I think with stanc3, we might be able to do things like this easier than with the C++ transpiler.
I think there are some obvious gains in computation (checking a symmetric matrix when you know it’s symmetric should be a no-op), but more importantly, there could be a class of Stan programs that are easier to write and handle. If we cut out the numerical issues of non-symmetry, then we’d help in cases like @Charles_Driver has seen (I’ve seen that too). And I’m sure there is some linear algebra that can be simplified if it’s a known symmetric matrix.
Hmm, maybe. I’m still a bit nervous about it cause the slam dunk isn’t obvious to me.
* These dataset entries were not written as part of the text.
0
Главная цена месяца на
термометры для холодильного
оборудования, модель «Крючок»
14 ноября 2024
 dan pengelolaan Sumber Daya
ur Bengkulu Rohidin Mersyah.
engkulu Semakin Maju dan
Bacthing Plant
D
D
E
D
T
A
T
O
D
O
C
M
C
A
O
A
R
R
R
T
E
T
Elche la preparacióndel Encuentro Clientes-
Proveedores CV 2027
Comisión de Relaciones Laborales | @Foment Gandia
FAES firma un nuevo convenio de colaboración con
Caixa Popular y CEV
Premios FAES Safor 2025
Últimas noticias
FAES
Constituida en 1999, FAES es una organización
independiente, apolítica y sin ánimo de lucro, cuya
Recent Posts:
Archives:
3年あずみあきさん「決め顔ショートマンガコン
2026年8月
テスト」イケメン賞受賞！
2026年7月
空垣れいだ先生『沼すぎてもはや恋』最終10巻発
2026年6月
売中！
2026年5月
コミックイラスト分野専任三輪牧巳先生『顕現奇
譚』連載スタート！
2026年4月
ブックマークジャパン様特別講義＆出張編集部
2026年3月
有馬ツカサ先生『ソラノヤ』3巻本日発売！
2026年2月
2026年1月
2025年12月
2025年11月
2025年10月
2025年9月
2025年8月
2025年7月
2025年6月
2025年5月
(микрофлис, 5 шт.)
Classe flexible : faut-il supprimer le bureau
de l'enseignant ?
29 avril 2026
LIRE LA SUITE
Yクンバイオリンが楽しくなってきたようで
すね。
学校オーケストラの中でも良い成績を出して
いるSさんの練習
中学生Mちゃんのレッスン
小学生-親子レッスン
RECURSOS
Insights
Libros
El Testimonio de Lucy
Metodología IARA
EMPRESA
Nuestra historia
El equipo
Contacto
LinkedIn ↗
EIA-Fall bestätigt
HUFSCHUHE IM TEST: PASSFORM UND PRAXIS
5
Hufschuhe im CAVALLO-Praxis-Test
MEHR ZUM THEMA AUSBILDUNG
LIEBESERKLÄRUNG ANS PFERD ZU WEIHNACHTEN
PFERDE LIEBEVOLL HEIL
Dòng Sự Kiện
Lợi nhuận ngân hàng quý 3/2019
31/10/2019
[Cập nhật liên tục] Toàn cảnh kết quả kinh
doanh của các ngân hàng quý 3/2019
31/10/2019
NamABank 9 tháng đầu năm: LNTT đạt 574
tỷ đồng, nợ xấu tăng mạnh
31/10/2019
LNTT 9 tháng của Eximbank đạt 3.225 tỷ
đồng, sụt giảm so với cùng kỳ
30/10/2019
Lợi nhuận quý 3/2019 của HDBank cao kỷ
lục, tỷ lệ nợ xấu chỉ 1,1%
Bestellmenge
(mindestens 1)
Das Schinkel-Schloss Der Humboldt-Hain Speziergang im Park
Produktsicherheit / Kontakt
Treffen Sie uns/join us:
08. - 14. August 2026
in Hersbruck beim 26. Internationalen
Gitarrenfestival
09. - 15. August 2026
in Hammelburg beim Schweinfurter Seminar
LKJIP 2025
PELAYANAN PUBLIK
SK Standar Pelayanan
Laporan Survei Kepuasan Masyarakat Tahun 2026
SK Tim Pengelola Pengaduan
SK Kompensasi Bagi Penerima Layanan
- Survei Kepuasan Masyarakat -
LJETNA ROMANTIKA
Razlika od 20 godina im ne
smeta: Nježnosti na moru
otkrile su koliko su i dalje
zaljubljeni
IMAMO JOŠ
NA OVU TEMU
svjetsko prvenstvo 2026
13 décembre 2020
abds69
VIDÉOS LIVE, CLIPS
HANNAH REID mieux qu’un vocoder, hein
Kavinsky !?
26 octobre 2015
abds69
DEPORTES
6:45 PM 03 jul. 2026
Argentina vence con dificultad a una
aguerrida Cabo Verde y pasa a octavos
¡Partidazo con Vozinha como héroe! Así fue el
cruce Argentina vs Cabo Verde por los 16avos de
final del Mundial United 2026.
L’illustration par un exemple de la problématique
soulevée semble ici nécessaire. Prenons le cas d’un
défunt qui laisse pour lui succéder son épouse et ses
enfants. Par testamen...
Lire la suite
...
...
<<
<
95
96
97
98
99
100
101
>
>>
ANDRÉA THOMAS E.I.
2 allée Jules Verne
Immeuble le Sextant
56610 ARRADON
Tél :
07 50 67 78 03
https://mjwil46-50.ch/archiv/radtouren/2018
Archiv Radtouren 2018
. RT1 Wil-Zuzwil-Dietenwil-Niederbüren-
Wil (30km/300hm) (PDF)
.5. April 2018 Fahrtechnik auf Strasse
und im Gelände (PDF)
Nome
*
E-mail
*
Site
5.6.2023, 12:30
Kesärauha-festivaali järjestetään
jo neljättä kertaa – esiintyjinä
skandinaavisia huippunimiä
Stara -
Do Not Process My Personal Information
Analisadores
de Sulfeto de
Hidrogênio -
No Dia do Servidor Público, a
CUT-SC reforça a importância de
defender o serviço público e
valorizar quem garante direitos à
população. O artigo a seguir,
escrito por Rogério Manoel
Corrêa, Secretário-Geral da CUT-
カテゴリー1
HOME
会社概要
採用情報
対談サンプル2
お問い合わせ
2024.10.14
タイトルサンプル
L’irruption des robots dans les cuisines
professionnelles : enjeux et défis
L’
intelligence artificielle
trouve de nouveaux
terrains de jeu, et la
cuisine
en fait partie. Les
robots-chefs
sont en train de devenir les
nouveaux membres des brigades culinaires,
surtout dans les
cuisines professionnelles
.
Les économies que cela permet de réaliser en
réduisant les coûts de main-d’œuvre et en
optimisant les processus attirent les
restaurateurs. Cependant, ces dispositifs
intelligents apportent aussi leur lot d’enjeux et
I was working on some code yesterday (https://github.com/stan-dev/math/blob/0469d6f93207a0200d694cd904cdda5608d79b70/stan/math/rev/fun/tcrossprod.hpp#L36) has the line:
arena_M.adj() += (adj + adj.transpose()) * arena_M_val;
that could be:
arena_M.adj() += 2 * adj * arena_M_val;
if the output was actually created as a symmetric matrix (if
A(i, j) was actually
A(j, i)). So that’s something, but my guess is that it’ll be harder to get symmetric matrices into the math library than just ignoring that performance hit on tcrossprod.
I interpret the stuff Charles brought up as tolerance problems which can hopefully get fixed by changing how check symmetric works so I think that’s easier to fix.
(your whole response was great. thanks!)
I hear you. This is the way I feel about optimization of most things. I think it really starts making sense if it starts manifesting as fewer unconstrained parameters in Stan programs, less numerical issues that lead to divergences or rejections, or less code that’s easier to maintain.